» TASK GOAL:
Copy, from the entries below, each line in which the string "just" appears.

Dataset entries:
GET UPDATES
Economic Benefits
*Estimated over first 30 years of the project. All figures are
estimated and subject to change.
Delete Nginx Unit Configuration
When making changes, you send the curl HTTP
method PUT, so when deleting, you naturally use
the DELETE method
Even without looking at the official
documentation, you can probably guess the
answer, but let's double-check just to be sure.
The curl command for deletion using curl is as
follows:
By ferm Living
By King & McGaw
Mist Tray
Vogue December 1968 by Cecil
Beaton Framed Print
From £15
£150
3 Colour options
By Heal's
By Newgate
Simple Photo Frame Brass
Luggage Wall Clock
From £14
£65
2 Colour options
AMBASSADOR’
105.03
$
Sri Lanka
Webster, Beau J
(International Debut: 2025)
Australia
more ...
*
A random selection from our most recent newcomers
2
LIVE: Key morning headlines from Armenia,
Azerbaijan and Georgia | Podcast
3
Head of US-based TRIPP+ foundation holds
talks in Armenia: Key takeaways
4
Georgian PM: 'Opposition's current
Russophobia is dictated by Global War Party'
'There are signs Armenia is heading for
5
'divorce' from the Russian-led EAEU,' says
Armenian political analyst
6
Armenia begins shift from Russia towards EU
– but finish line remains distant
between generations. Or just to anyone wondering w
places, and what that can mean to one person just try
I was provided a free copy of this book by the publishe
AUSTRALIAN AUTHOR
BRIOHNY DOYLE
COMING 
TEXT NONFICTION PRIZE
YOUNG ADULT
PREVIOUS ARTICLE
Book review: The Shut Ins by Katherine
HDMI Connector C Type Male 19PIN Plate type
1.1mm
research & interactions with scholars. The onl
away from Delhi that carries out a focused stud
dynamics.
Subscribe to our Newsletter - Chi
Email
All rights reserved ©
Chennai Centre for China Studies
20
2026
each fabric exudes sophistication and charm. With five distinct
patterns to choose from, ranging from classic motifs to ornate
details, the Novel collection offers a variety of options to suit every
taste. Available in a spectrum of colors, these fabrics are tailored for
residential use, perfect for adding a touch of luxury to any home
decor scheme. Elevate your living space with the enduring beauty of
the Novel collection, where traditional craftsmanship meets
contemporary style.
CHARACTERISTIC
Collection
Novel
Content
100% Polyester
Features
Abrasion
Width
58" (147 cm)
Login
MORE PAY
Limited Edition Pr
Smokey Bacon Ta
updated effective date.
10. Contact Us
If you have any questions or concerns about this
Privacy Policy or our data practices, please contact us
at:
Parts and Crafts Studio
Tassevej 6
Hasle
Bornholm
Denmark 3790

» THE COMPLETED TASK:
answer, but let's double-check just to be sure.
between generations. Or just to anyone wondering w
places, and what that can mean to one person just try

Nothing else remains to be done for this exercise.